Plankstadt

Professjubiläum Das Gelübde von Pater Fidelis Ruppert jährt sich / Der Mönch kommt aus Plankstadt

60 Jahre Treue zum Kloster

Plankstadt.Anfang Mai 1960 legte in der Benediktinerabtei Münsterschwarzach in Unterfranken Pater Dr. Fidelis Ruppert aus Plankstadt vor seinem damaligen Abt Bonifaz Vogel die zeitliche Profess ab – vor 60 Jahren also band er sich durch das Gelübde an dieses Kloster, das ihm zur Heimat geworden ist.

Im Jahr 1963 folgte die Ewige Profess und 1964 wurde er zum Priester geweiht. Es war damals eine Zeit, in der so vieles in Kirche und Welt und auch im Ordensleben in Frage gestellt wurde und in der immer wieder auch das Versprechen des Einzelnen herausgefordert und auf den Prüfstand gestellt wurde.

Gerade die Zeit nach dem Zweiten Vatikanischen Konzil (1962 bis 1965) führte zu großen Umbrüchen in der Kirche und auch das Kloster Münsterschwarzach war davon nicht ausgenommen. Die Zahl der Mönche des großen Klosters verringerte sich und der Diskussions- und Entscheidungsbedarf für den Einzelnen war groß. Wer heute mit dem Mönch Fidelis Ruppert spricht, verspürt instinktiv, wie sehr er sein Versprechen bis heute intensiv lebt und es nie zur Disposition gestellt hatte.

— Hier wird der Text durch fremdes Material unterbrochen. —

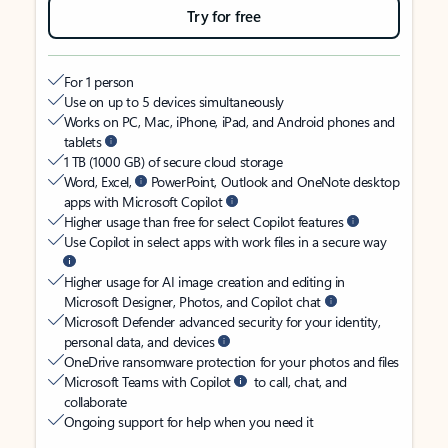
Try for free
For 1 person
Use on up to 5 devices simultaneously
Works on PC, Mac, iPhone, iPad, and Android phones and
tablets
1 TB (1000 GB) of secure cloud storage
Word, Excel,
PowerPoint, Outlook and OneNote desktop
apps with Microsoft Copilot
Higher usage than free for select Copilot features
Use Copilot in select apps with work files in a secure way
Higher usage for AI image creation and editing in
Microsoft Designer, Photos, and Copilot chat
Microsoft Defender advanced security for your identity,
personal data, and devices
OneDrive ransomware protection for your photos and files
Microsoft Teams with Copilot
to call, chat, and
collaborate
Ongoing support for help when you need it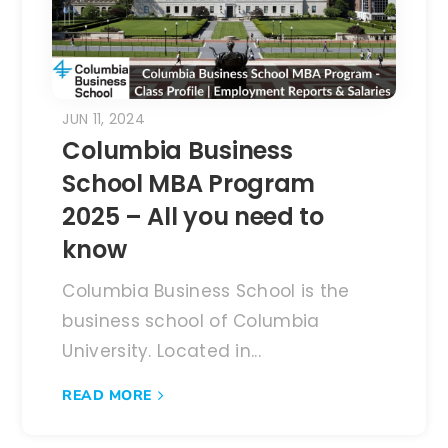
JUN 11, 2024
Columbia Business
School MBA Program
2025 – All you need to
know
Columbia Business School is the
business school of Columbia
University. Located in...
READ MORE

In Gerhard Ruppert, so der bürgerliche Name des 1938 geborenen Plankstadters, wuchs schon früh der Wunsch, Priester zu werden. In seinen durch entsprechende Literatur geprägten Vorstellungen dachte er an ein Leben als Missionar in Afrika, dem Kontinent, den er bis heute sehr liebt. Aber dieser Wunsch ging für ihn nicht in Erfüllung, denn sein Abt hatte andere Aufgaben für ihn. Als Erzieher in Internat und Gymnasium sowie als Seelsorger bei Kursen und Exerzitien fand er seine Aufgaben und wurde 1978 schließlich zum Prior als Stellvertreter des Abtes ernannt.

Lange Zeit war er Abt

Am 5. November 1982 wählten ihn die Mönche der Abtei schließlich mit damals 44 Jahren zu ihrem Abt, das Amt, das er 24 Jahre zum Wohle und Wachstum der Abtei ausübte, ehe er am 24. April 2006 das Amt in jüngere Hände übergab. Vor einem Jahr, an seinem 80. Geburtstag, veranstaltete die Abtei ihm zu Ehren ein Symposium zu seinem Wahlspruch als Abt „Ihr alle seid Brüder“. Dieser Wahlspruch war Grundlage seines Wirkens als Abt, dem Konvent hat er ihn all die Jahre vorgelebt und gemäß diesem Wahlspruch hat er sich nach seiner Resignation als Abt wieder als einfacher Mönch eingegliedert. Viele Jahre hat er danach als Kursleiter und Buchautor zahlreichen Menschen die benediktinische Spiritualität nähergebracht und mögliche Wege zu ihrer Umsetzung auch im Alltagsleben der Menschen außerhalb des Klosters vermittelt.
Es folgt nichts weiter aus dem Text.